By Nick Bryant
Copyright theage
The “Western refugee” is how the Financial Times columnist Janan Ganesh describes “rich-world citizens” who flee their well-heeled homelands to escape the chaos and uncertainty of this topsy-turvy world. In Australia, I run into them all the time. Compatriots who took flight from “Brexit Britain” and fear Nigel Farage, its prime architect, might become the next prime minister. French expats fretful that Marine Le Pen’s protege, Jordan Bardella, could win the 2027 presidential election. Americans alarmed by Donald Trump’s authoritarianism.
I recognise the type because I am something of a “Western refugee”. Someone who did not want to continue raising kids in the United States because of the scourge of unchecked gun violence and a politics unhinged. Someone who feared, after the storming of the US Capitol, that political violence would become almost as marked a feature of American life as school shootings. When, seven weeks after the January 6 insurrection, I watched Donald Trump feted at a conservative conference in Florida like a Roman general returning triumphant from the scene of a noble victory, I knew we were witnessing the stirrings of his restoration.

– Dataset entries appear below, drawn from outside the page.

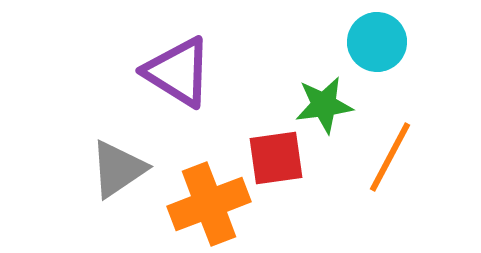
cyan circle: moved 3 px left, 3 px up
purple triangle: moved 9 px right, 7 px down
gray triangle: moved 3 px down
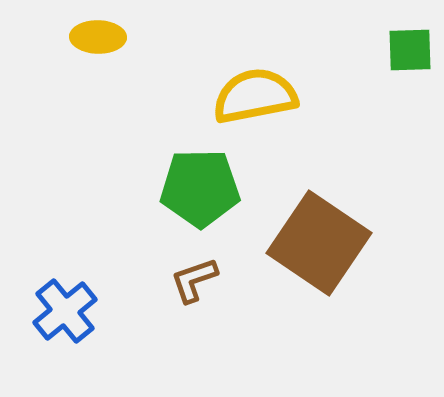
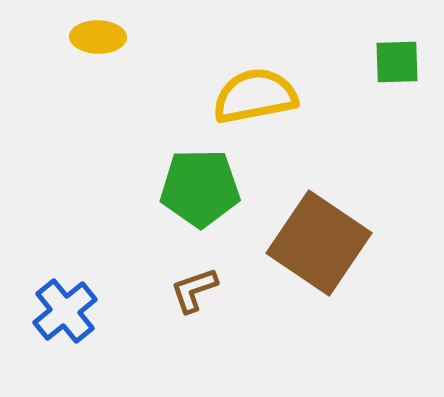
green square: moved 13 px left, 12 px down
brown L-shape: moved 10 px down
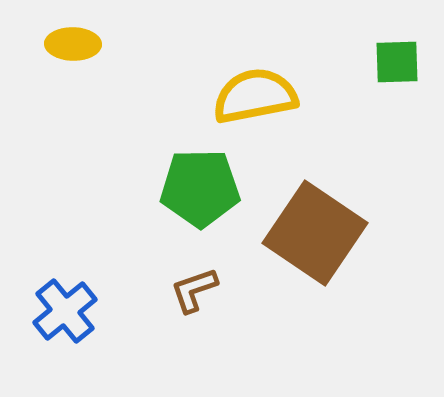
yellow ellipse: moved 25 px left, 7 px down
brown square: moved 4 px left, 10 px up
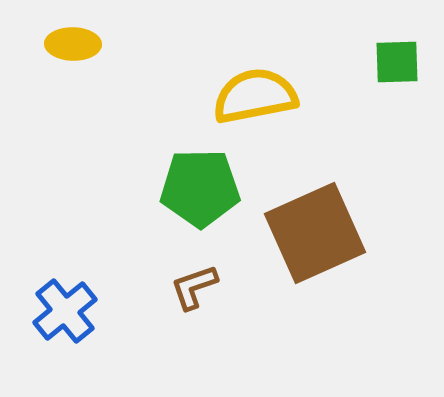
brown square: rotated 32 degrees clockwise
brown L-shape: moved 3 px up
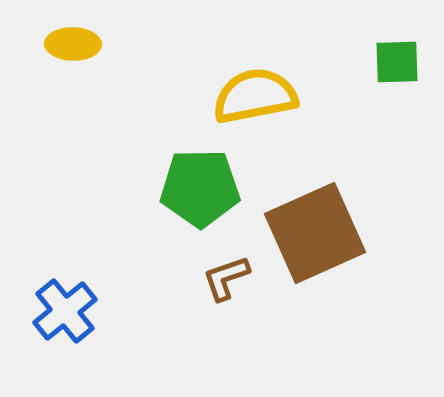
brown L-shape: moved 32 px right, 9 px up
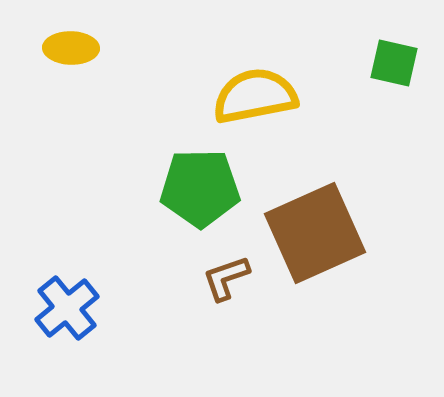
yellow ellipse: moved 2 px left, 4 px down
green square: moved 3 px left, 1 px down; rotated 15 degrees clockwise
blue cross: moved 2 px right, 3 px up
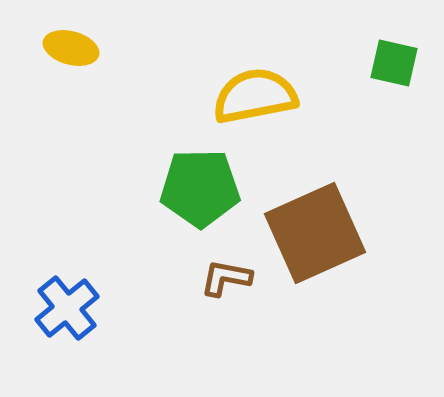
yellow ellipse: rotated 14 degrees clockwise
brown L-shape: rotated 30 degrees clockwise
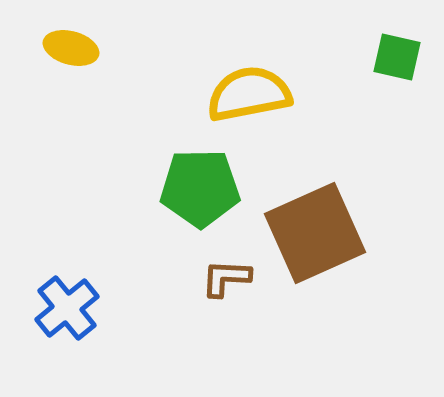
green square: moved 3 px right, 6 px up
yellow semicircle: moved 6 px left, 2 px up
brown L-shape: rotated 8 degrees counterclockwise
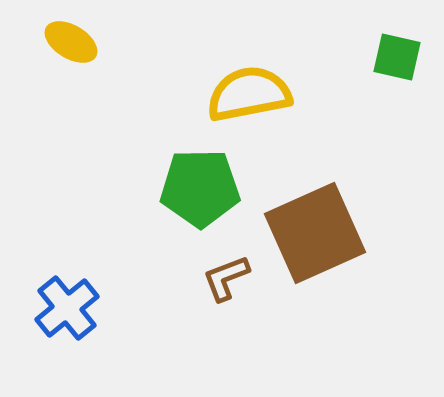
yellow ellipse: moved 6 px up; rotated 16 degrees clockwise
brown L-shape: rotated 24 degrees counterclockwise
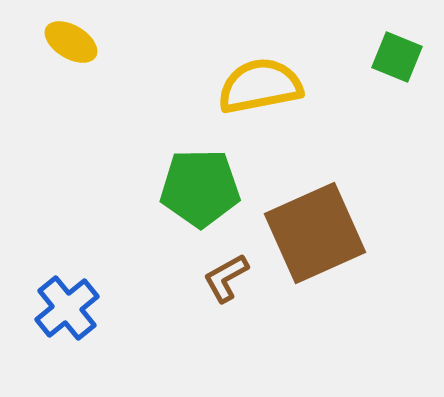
green square: rotated 9 degrees clockwise
yellow semicircle: moved 11 px right, 8 px up
brown L-shape: rotated 8 degrees counterclockwise
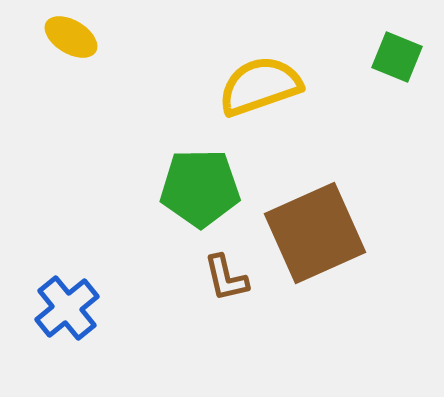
yellow ellipse: moved 5 px up
yellow semicircle: rotated 8 degrees counterclockwise
brown L-shape: rotated 74 degrees counterclockwise
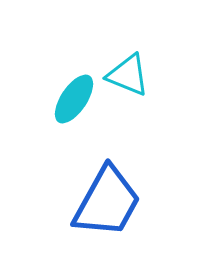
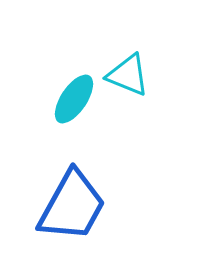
blue trapezoid: moved 35 px left, 4 px down
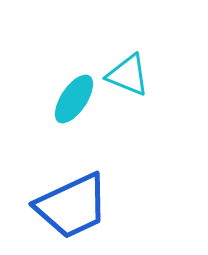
blue trapezoid: rotated 36 degrees clockwise
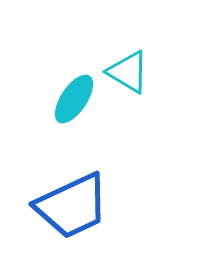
cyan triangle: moved 3 px up; rotated 9 degrees clockwise
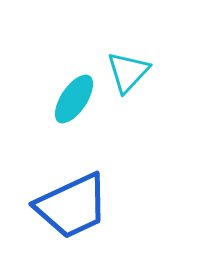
cyan triangle: rotated 42 degrees clockwise
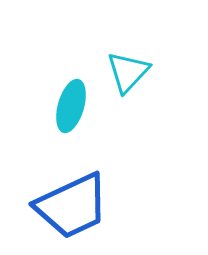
cyan ellipse: moved 3 px left, 7 px down; rotated 18 degrees counterclockwise
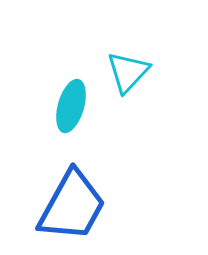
blue trapezoid: rotated 36 degrees counterclockwise
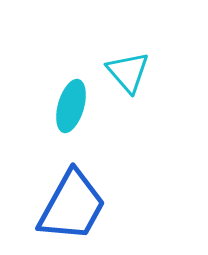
cyan triangle: rotated 24 degrees counterclockwise
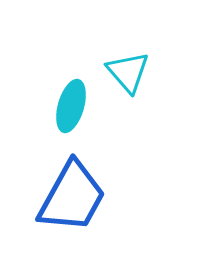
blue trapezoid: moved 9 px up
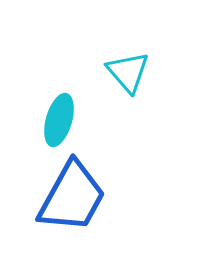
cyan ellipse: moved 12 px left, 14 px down
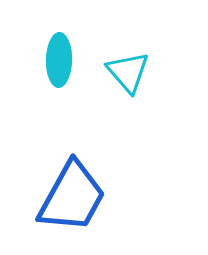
cyan ellipse: moved 60 px up; rotated 15 degrees counterclockwise
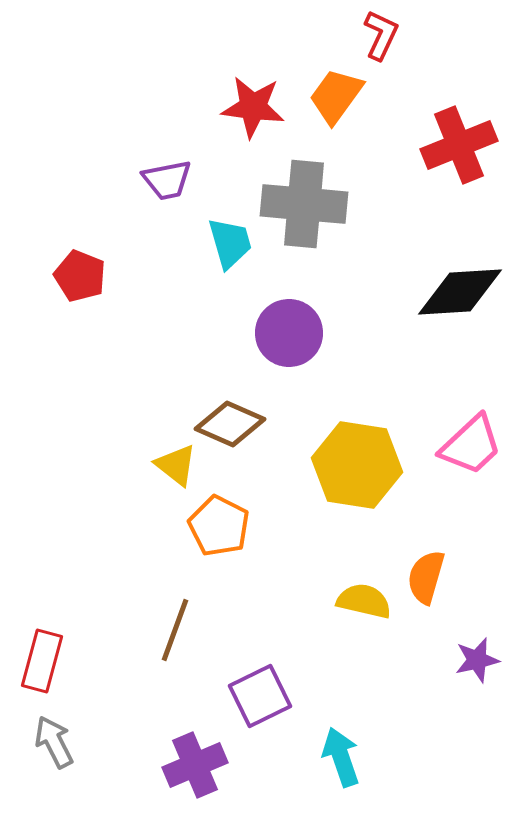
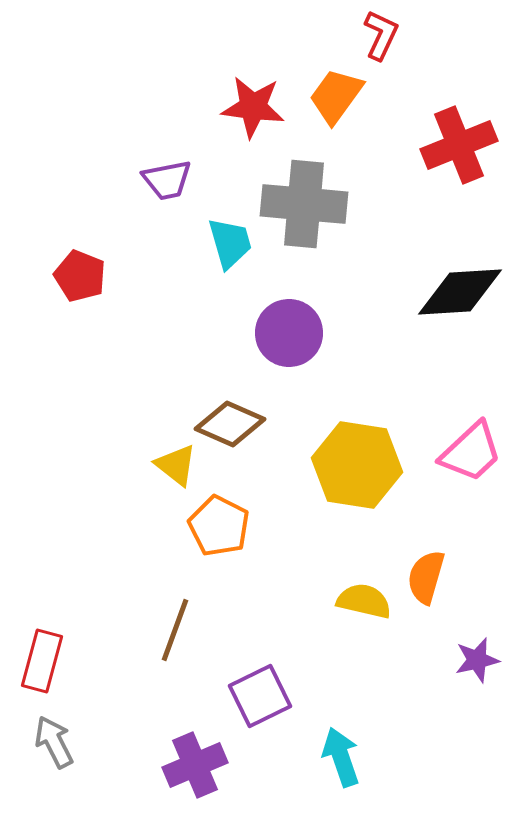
pink trapezoid: moved 7 px down
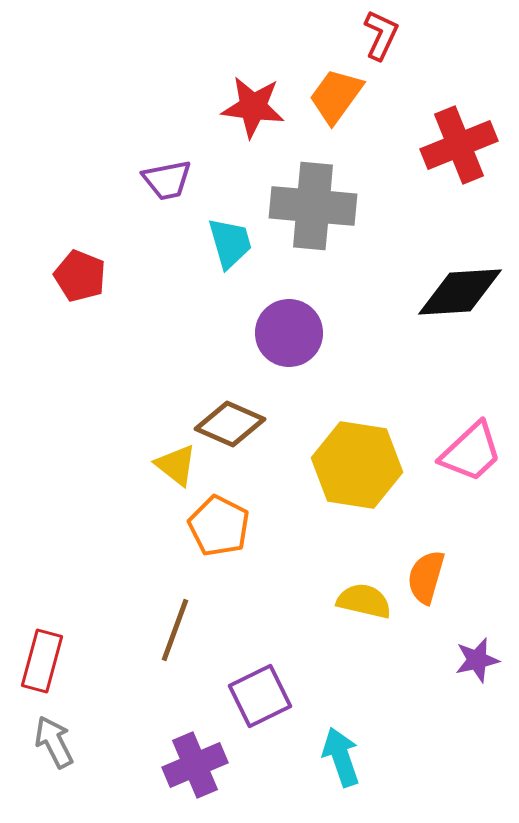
gray cross: moved 9 px right, 2 px down
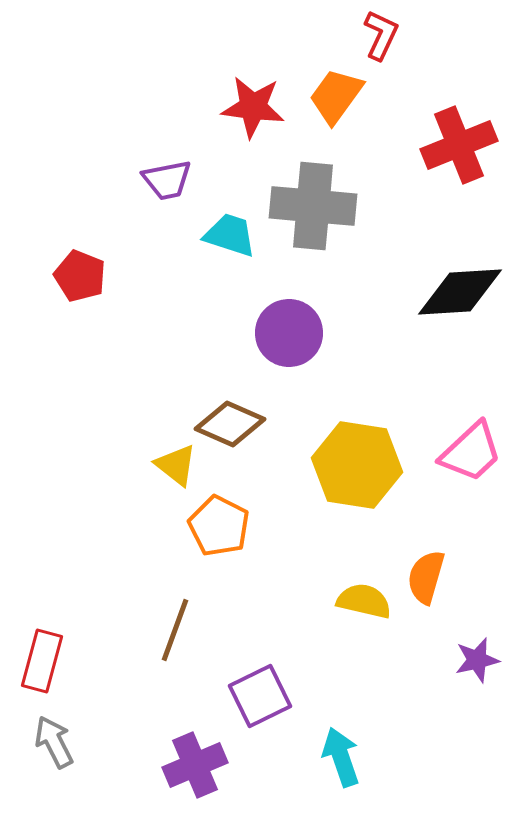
cyan trapezoid: moved 8 px up; rotated 56 degrees counterclockwise
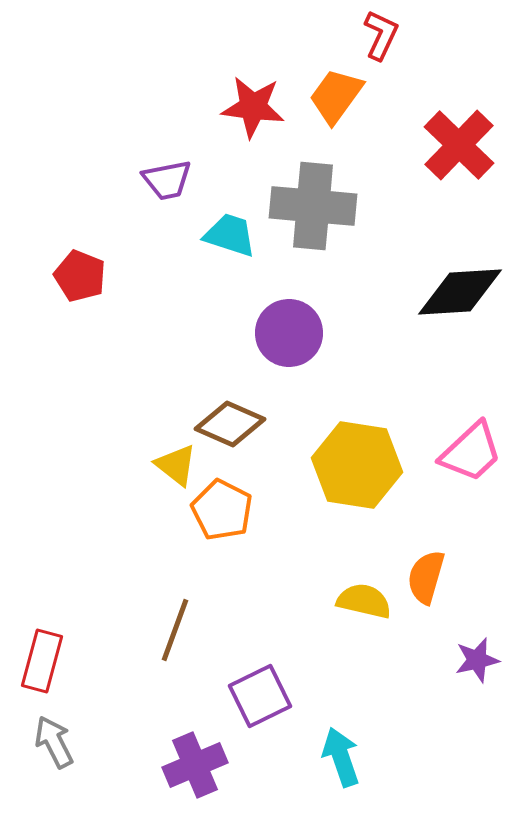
red cross: rotated 24 degrees counterclockwise
orange pentagon: moved 3 px right, 16 px up
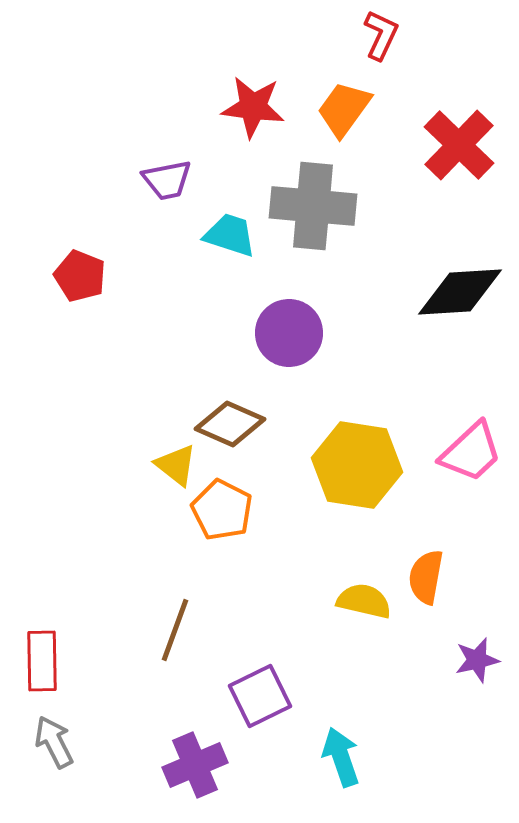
orange trapezoid: moved 8 px right, 13 px down
orange semicircle: rotated 6 degrees counterclockwise
red rectangle: rotated 16 degrees counterclockwise
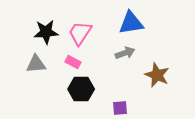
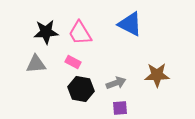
blue triangle: moved 1 px left, 1 px down; rotated 36 degrees clockwise
pink trapezoid: rotated 64 degrees counterclockwise
gray arrow: moved 9 px left, 30 px down
brown star: rotated 25 degrees counterclockwise
black hexagon: rotated 10 degrees clockwise
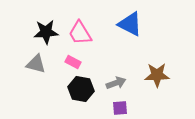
gray triangle: rotated 20 degrees clockwise
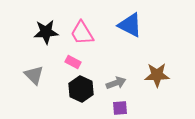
blue triangle: moved 1 px down
pink trapezoid: moved 2 px right
gray triangle: moved 2 px left, 11 px down; rotated 30 degrees clockwise
black hexagon: rotated 15 degrees clockwise
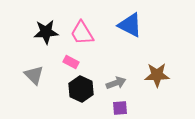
pink rectangle: moved 2 px left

As a study in contrasts, often I tell the story of flying into Sydney one morning from Los Angeles and turning on breakfast television. On the muted screen, a reporter with a perturbed look was outside a school in Adelaide. In America, I would have been watching the aftermath of the latest school shooting (so far in 2025, there have been more than 90). In Adelaide that morning, a burglary in a neighbouring street had prompted a school lockdown.
Other examples abound. Here, the economic meltdown caused by the collapse of Lehman Brothers in 2008 was labelled the Global Financial Crisis. Elsewhere, it was called the Great Recession, which again spoke of our happy isolation. Recession-free for almost 30 years, no wonder Australia is so enticing for “Western refugees”. Not just a lucky country but “the Lucky Country”. Few new arrivals would know how a shibboleth, taken at face value overseas, started life as the title of a scorching polemic.